Sunday, July 07, 2019

Why I'm still a Catholic





OK, so I'm blogging every day this month. So far I've ticked off a couple of common themes. That was easy. Rose Hill station, a tap in. A musical eulogy, round the keeper and into an empty net. Family life, a hard working team effort.

And yet there's something I do every week that I rarely talk about. Church. Faith. To be more precise, the Catholic Church, which I properly joined in 2007 and has been a part of me for a good chunk of my life. In the theme cloud along the side of this blog you'll see that I blog about Catholic stuff as much as I do about London, radio and food. And nothing like as much as I do about Blackburn Rovers, Manchester and the Labour party.

Part of it is a lack of confidence in what I believe, how I don't really live up to what it should be to be a practising Catholic, or have a thorough understanding of how to live an authentic Christian life, albeit an imperfect one. Though I do get that is the absolute cornerstone of our faith. It isn't about being perfect, it's not a zero sum game, it's who we are as flawed unique humans. And that a spirit in us all, an inner voice that says that you matter, you have value, you are loved. That's what made us. That's God.

I've even deflected personal responsibility for this piece of content, by making it subsidiary to something far slicker, a video from Alpha (top), a course I went on and took part in a couple of years ago. Alpha really changed how I thought about the whole religious experience, about what the essential message of Jesus Christ was and how it is as relevant today as it's always been. An idea that for all the horrors of the world, the response of kindness, humility, forgiveness and a readiness to confront injustice, we can create this on earth - God's kingdom as He intended - and it is an idea that Jesus died for. For us.

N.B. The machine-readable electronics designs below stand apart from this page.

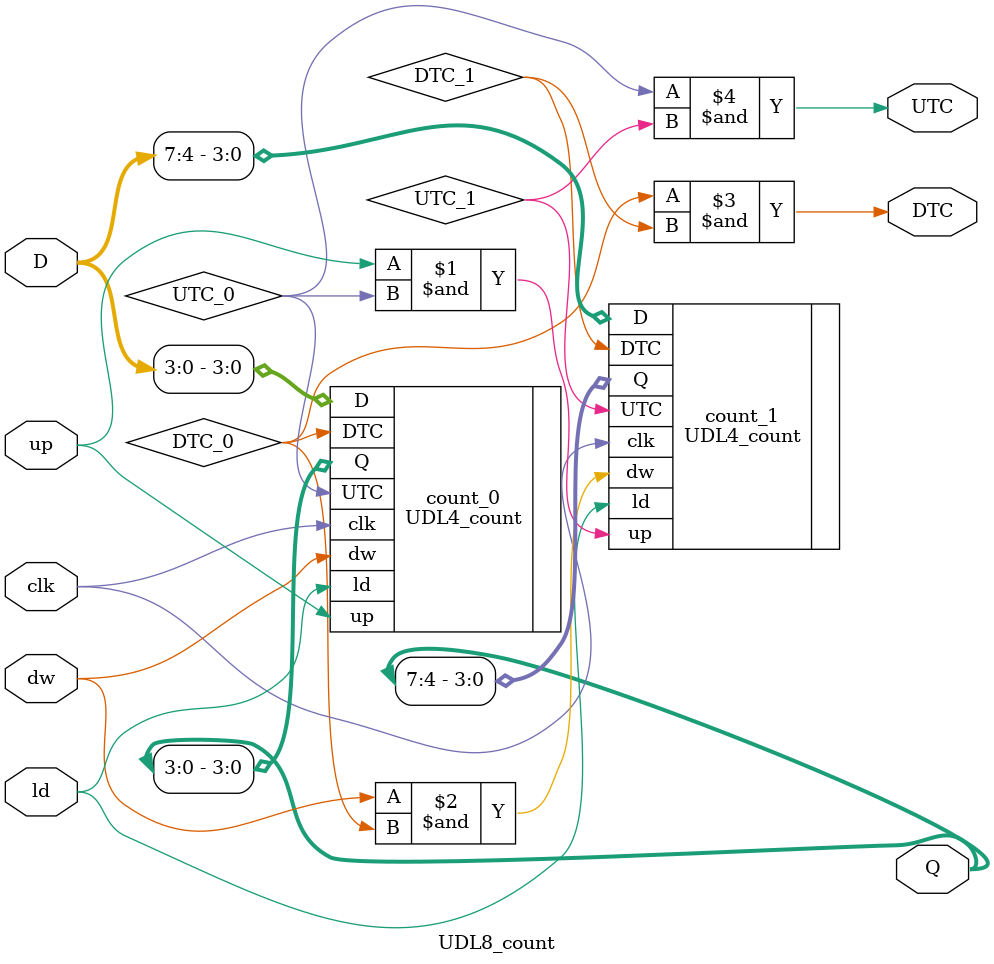
<source format=v>
`timescale 1ns / 1ps


module UDL8_count(
    input [7:0] D,
    input up,
    input dw,
    input ld,
    input clk,
    output UTC,
    output DTC,
    output [7:0] Q
    );
    
    //declare wires to store DTC and UTC
    wire UTC_0, UTC_1, DTC_0, DTC_1;
    
    //call two instances of UDL4 count
    UDL4_count count_0(.clk(clk),.D(D[3:0]),.up(up),.dw(dw),.ld(ld),.UTC(UTC_0),.DTC(DTC_0),.Q(Q[3:0]));
    UDL4_count count_1(.clk(clk),.D(D[7:4]),.up(up&UTC_0),.dw(dw&DTC_0),.ld(ld),.UTC(UTC_1),.DTC(DTC_1),.Q(Q[7:4]));
    
    //assign outputs
    assign DTC = DTC_0&DTC_1;//zero
    assign UTC = UTC_0&UTC_1;//max value
    
    
endmodule

</source>
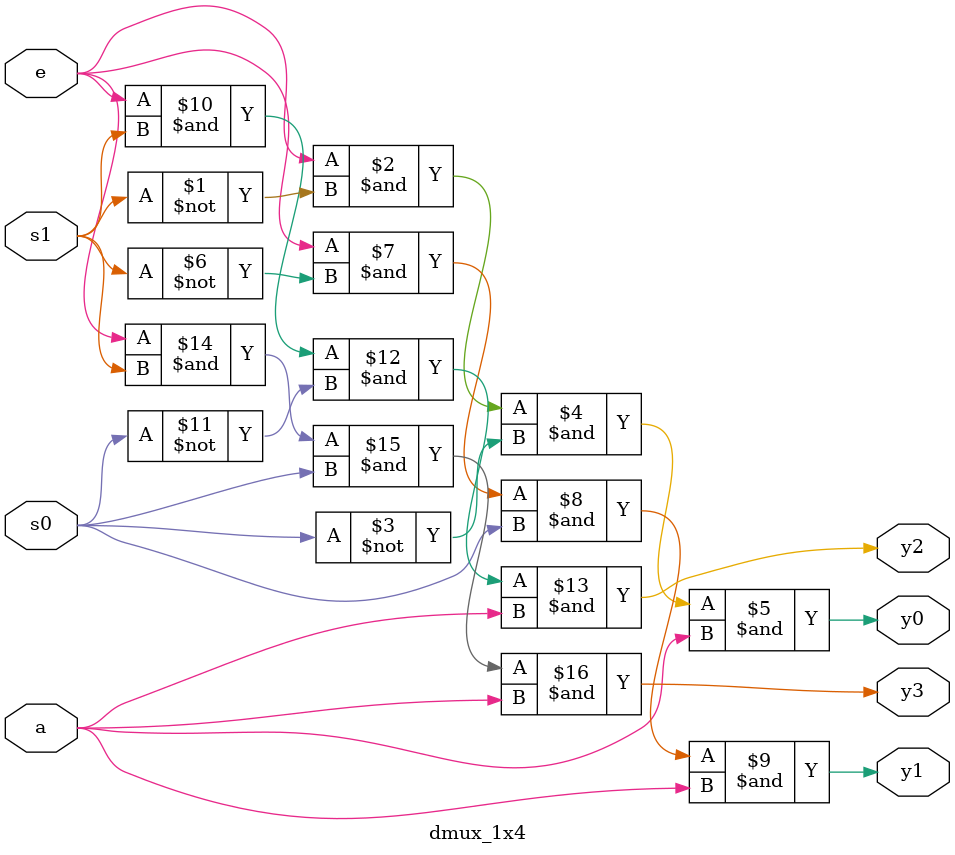
<source format=v>
module dmux_1x4(a,s1,s0,e,y0,y1,y2,y3);
input a,s1,s0,e;
output y0,y1,y2,y3;
assign y0 =e & ~s1 & ~s0 & a;
assign y1 = e & ~s1 & s0 & a;
assign y2 = e & s1 & ~s0 & a;
assign y3 = e & s1 & s0 & a;
endmodule

</source>
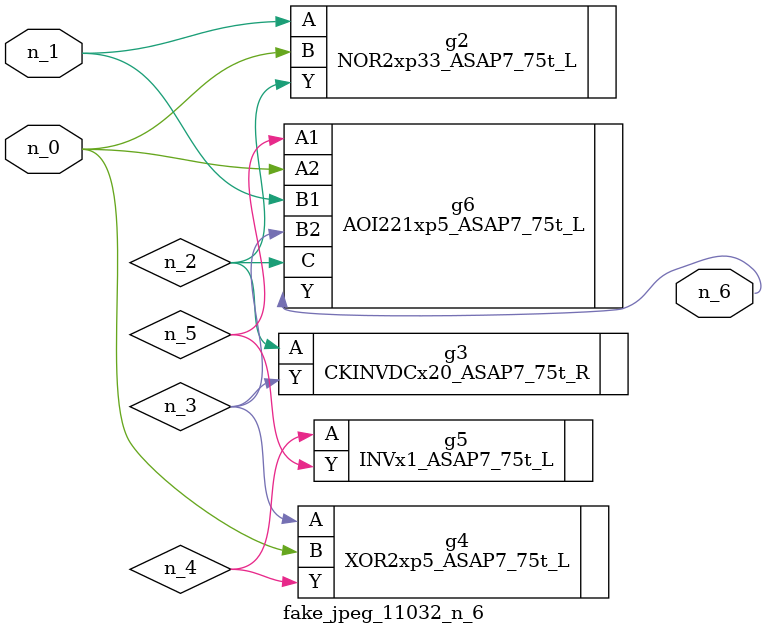
<source format=v>
module fake_jpeg_11032_n_6 (n_0, n_1, n_6);

input n_0;
input n_1;

output n_6;

wire n_3;
wire n_2;
wire n_4;
wire n_5;

NOR2xp33_ASAP7_75t_L g2 ( 
.A(n_1),
.B(n_0),
.Y(n_2)
);

CKINVDCx20_ASAP7_75t_R g3 ( 
.A(n_2),
.Y(n_3)
);

XOR2xp5_ASAP7_75t_L g4 ( 
.A(n_3),
.B(n_0),
.Y(n_4)
);

INVx1_ASAP7_75t_L g5 ( 
.A(n_4),
.Y(n_5)
);

AOI221xp5_ASAP7_75t_L g6 ( 
.A1(n_5),
.A2(n_0),
.B1(n_1),
.B2(n_3),
.C(n_2),
.Y(n_6)
);


endmodule
</source>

And also how it's above all else a social enterprise, a shared and collective experience of people gathered together in the name of Jesus. I actively, enthusiastically love that. There is something special about a parish. The gathering together of people of all shapes, sizes, ages, backgrounds and with all their burdens. Many of us might work in diverse workplaces, follow our sports teams with a mixed crowd, but where else do you get to look someone in the eye, having shared a ritual of such profundity, such power, such mystery, then say 'peace be with you'?  And that the same thing is happening all over the world in our universal church at roughly the same time, give or take. Or as Frank Cottrell Boyce put it - "each parish has the potential to be a neighbourhood utopia." That, for me, is a little bit of the Holy Spirit.

I'm sorry this is a bit crap. It's neither profound, nor answers the question I set.

Let me try and answer it another way. What if I wasn't still a Catholic? And what if I'm wrong?

Seriously, what will any of us have lost by taking these beautiful words of inspiration every week and to try and live our lives accordingly? What's the worst that can happen? I get to dodge the terrible car parking skills of my fellow church goers, I no longer have to endure the occasional dirge of a hymn I don't know, and drift off through a homily I can't follow because I'm not clever enough? It's imperfect, it's church, but I know I'd be far far poorer and less fulfilled if I didn't have it. That's why I'm still a Catholic.